Печенька с трудом подняла голову и попыталась ответить, но сильная боль полоснула по горлу, и девочка не смогла выдавить ни звука. Боль становилась всё сильнее и сильнее, горло будто обжигало раскалённым добела железом.

— Да что с тобой, дочка? — не на шутку встревожилась мама.

Она подошла ближе, прикоснулась губами к её лбу, проверяя температуру.

— Конце-е-ерт, — едва слышно прохрипела Печенька и рухнула на пол без чувств, перепугав и маму, и папу.

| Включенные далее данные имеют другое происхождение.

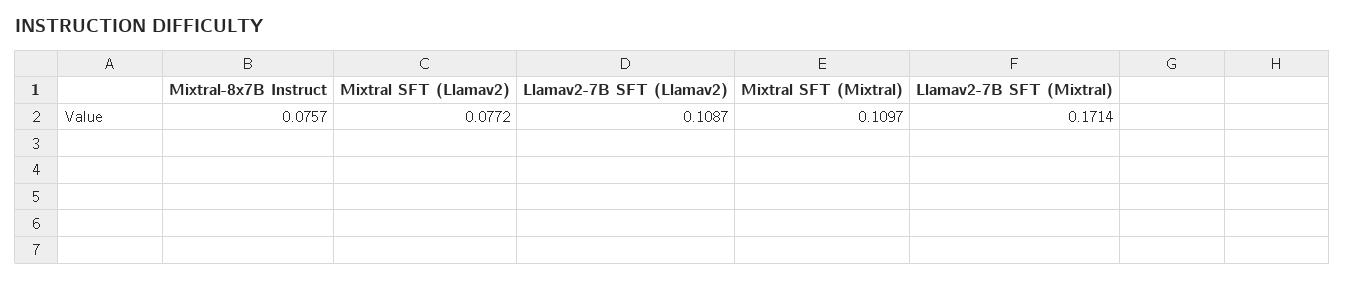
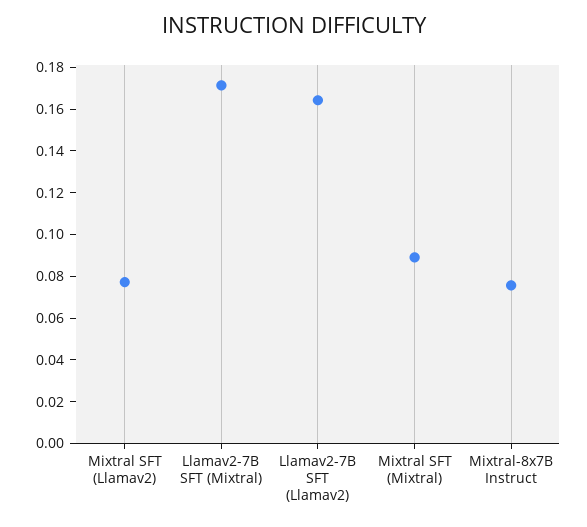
Llamav2-7B SFT (Llamav2): 0.1087 -> 0.165
Mixtral SFT (Mixtral): 0.1097 -> 0.09

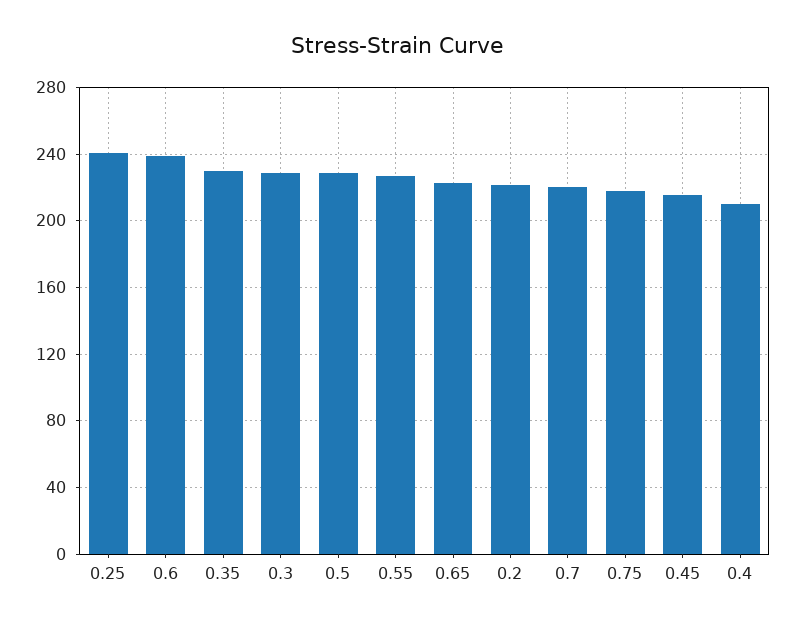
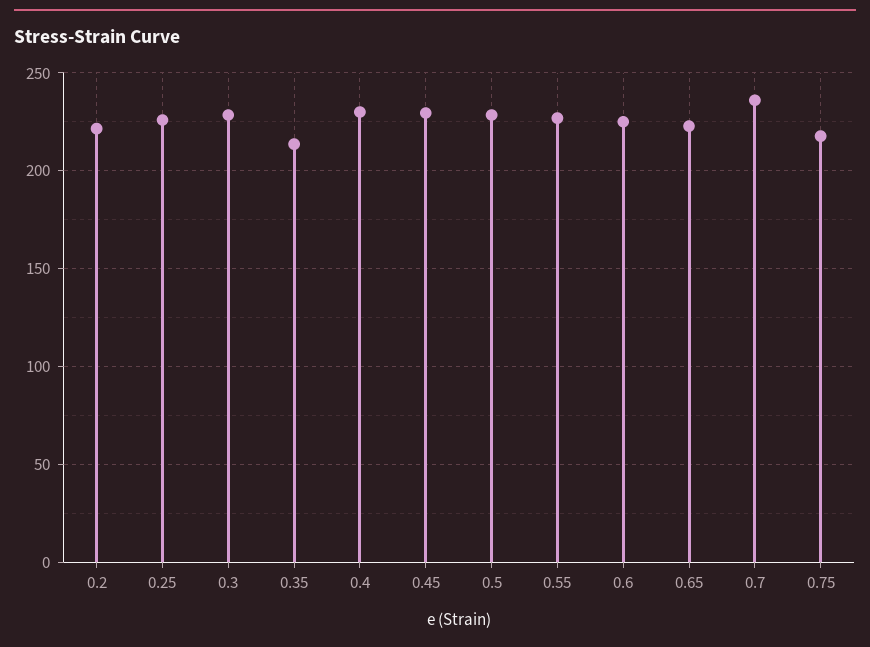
0.25: 240 -> 225
0.6: 240 -> 225
0.35: 230 -> 215
0.7: 220 -> 235
0.45: 215 -> 230
0.4: 210 -> 230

Больше недели она провела в постели с сильной простудой. Высокая температура то держалась несколько дней кряду, то спадала, то возвращалась вновь, а горло, как казалось самой Печеньке, разрывалось на части, доводя её до слёз. Несколько раз приходил врач: выписал таблетки, микстуры и порошки, которые вскоре помогли избавиться и от температуры, и от боли в горле.

Вот только голос так и не вернулся. Говорить Печенька могла только шёпотом, и окружающим приходилось прислушиваться, чтобы понять её. Врачи же осматривали горло и язык, слушали, как она дышит, велели следить глазами за движением карандаша и даже стучали молоточком по колену, а после все как один разводили руками.

— Да вы просто шарлатан! — возмущалась мама и вела дочку к другому врачу, но и тот не говорил ничего нового. Простуда отступила, девочка совершенно здорова, но пропавший голос и не думал возвращаться.

Конечно она спросила родителей, почему они не пришли на концерт, но те лишь недоуменно переглянулись: они действительно были так увлечены чтением в тот вечер, что пропустили слова дочки мимо ушей.